Exercise material:

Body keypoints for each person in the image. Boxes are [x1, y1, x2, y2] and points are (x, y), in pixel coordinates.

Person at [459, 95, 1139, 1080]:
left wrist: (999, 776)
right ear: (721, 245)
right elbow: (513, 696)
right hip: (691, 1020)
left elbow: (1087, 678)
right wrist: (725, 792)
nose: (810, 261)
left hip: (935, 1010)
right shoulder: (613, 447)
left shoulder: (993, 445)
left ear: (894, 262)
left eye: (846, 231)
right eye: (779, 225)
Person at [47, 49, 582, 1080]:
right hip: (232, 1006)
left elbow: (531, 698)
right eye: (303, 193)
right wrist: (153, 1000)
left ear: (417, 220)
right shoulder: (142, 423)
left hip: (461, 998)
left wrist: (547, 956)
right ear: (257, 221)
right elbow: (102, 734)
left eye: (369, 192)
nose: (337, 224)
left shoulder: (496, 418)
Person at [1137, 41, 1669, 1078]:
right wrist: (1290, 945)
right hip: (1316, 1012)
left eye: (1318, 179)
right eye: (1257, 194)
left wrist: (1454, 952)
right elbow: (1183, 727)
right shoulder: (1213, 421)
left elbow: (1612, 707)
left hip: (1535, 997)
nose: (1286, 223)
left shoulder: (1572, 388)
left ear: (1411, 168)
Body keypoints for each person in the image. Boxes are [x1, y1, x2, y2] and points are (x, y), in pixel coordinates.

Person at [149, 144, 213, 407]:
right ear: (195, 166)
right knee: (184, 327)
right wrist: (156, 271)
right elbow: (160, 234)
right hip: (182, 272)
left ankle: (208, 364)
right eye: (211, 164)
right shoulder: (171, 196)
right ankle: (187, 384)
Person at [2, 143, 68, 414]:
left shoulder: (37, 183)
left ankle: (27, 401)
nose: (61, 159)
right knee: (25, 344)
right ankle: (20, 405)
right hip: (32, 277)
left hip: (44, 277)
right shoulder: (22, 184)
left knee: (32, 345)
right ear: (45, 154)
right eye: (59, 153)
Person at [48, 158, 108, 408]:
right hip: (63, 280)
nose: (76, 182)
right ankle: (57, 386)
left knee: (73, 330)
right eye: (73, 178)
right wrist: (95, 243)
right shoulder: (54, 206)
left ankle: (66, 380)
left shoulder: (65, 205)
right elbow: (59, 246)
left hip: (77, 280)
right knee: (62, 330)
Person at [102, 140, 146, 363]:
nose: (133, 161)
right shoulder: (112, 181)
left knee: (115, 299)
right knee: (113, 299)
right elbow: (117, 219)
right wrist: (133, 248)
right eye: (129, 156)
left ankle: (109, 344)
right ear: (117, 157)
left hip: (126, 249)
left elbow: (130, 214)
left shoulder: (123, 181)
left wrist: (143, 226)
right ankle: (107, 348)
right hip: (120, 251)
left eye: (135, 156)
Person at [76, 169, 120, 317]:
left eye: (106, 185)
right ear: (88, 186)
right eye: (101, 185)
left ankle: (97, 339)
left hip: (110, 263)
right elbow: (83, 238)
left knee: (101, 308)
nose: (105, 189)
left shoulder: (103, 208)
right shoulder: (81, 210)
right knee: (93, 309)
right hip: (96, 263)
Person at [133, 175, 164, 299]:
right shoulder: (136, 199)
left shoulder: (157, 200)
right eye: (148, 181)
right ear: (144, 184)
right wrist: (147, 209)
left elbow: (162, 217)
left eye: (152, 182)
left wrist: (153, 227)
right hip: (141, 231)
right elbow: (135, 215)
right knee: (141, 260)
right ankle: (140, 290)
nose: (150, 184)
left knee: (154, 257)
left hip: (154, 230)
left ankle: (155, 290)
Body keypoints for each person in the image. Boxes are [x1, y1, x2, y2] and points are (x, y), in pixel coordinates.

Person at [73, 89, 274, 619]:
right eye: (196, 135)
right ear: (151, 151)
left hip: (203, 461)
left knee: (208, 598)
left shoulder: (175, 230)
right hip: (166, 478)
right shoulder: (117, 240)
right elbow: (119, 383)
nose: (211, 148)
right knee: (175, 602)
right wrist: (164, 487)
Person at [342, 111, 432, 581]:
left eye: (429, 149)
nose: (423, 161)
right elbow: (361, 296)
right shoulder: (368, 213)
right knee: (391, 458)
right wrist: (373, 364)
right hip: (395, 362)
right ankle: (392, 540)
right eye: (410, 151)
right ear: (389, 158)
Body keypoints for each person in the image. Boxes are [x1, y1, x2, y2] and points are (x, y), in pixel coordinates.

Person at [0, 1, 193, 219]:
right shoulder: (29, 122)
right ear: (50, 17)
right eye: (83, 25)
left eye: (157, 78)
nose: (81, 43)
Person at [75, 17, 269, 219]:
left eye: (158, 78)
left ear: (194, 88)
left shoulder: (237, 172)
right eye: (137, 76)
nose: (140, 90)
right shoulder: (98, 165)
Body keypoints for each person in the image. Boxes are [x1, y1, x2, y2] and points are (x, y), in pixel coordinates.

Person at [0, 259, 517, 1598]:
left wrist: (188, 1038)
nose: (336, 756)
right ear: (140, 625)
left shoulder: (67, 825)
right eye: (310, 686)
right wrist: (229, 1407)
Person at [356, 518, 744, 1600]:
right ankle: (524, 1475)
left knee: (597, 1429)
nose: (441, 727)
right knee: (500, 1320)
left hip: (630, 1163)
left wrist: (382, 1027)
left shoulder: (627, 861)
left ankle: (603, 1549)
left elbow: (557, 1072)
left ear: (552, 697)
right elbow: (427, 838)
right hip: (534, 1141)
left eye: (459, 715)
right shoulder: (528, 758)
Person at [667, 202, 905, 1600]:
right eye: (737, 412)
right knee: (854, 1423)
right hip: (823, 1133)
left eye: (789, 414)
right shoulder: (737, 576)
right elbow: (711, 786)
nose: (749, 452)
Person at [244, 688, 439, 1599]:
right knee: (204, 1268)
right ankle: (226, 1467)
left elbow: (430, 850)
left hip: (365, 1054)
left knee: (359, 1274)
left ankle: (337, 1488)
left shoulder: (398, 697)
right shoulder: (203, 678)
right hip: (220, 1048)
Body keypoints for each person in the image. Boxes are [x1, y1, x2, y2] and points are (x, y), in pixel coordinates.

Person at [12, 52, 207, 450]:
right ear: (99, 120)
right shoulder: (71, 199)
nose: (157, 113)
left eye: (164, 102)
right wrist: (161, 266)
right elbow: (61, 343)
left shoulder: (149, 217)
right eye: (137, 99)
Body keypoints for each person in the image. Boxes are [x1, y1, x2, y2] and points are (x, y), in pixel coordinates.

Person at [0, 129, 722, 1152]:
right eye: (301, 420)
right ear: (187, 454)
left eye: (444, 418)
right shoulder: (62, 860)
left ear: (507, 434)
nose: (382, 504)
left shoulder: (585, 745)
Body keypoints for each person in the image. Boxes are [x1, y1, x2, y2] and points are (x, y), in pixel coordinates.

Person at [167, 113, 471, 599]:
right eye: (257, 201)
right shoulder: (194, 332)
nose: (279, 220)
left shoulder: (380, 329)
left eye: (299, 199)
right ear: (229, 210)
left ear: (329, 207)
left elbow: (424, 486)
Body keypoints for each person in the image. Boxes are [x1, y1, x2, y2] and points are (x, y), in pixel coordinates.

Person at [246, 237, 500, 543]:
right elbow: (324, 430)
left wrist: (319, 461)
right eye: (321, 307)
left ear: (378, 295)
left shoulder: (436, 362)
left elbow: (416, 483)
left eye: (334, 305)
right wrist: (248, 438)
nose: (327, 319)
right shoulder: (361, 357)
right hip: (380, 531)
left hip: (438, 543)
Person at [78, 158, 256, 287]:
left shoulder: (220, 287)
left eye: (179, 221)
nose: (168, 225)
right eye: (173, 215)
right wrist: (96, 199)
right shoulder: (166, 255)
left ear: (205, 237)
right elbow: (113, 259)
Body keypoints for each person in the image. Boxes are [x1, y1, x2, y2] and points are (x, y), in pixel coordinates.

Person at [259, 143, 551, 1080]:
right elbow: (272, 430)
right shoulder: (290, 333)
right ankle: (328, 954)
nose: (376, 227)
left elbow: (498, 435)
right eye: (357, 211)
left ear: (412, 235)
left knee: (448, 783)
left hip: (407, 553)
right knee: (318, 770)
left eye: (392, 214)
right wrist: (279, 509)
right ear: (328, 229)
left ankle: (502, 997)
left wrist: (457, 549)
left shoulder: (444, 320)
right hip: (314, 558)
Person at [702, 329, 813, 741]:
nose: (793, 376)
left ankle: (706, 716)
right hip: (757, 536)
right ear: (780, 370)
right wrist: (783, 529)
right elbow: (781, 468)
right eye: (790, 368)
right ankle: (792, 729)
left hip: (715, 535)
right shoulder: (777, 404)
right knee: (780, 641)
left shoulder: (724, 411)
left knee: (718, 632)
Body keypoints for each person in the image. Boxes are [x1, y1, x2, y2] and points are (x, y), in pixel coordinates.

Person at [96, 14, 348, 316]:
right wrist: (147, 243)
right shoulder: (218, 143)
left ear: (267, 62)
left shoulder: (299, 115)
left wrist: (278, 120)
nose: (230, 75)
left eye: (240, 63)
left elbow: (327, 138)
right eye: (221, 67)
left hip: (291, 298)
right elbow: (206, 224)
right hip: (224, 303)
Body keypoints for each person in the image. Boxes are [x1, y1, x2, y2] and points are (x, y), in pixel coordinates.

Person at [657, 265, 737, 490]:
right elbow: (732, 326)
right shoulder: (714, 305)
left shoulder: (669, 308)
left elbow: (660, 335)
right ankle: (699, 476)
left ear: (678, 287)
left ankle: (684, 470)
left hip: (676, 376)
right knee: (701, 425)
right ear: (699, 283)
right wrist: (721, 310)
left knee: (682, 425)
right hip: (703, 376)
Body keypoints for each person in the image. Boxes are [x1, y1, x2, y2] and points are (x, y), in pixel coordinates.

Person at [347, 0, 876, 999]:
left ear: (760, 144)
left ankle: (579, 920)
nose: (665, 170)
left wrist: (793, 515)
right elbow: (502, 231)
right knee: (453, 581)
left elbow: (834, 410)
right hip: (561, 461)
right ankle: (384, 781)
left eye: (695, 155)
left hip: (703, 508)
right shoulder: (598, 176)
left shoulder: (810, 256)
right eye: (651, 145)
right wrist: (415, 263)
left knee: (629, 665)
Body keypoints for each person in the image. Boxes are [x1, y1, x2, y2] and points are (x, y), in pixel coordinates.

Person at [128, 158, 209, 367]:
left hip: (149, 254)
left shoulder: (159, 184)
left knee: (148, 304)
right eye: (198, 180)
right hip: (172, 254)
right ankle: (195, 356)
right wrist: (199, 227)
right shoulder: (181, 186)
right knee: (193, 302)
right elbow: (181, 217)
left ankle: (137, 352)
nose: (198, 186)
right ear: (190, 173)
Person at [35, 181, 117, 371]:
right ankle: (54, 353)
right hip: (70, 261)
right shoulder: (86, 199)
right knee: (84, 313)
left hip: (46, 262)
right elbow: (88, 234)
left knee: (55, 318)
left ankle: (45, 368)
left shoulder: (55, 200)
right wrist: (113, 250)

Exercise brief: The response must hold only the lines above from the line with "right wrist: (96, 199)" through the line with "nose: (793, 376)", each copied exactly, both ends kept.

Task answer:
right wrist: (96, 199)
right shoulder: (166, 255)
left ear: (205, 237)
right elbow: (113, 259)
Body keypoints for each person in the image. Boxes are [x1, y1, x2, y2] and points are (x, y), in pixel coordinates.

Person at [259, 143, 551, 1080]:
right elbow: (272, 430)
right shoulder: (290, 333)
right ankle: (328, 954)
nose: (376, 227)
left elbow: (498, 435)
right eye: (357, 211)
left ear: (412, 235)
left knee: (448, 783)
left hip: (407, 553)
right knee: (318, 770)
left eye: (392, 214)
right wrist: (279, 509)
right ear: (328, 229)
left ankle: (502, 997)
left wrist: (457, 549)
left shoulder: (444, 320)
right hip: (314, 558)
Person at [702, 329, 813, 741]:
nose: (793, 376)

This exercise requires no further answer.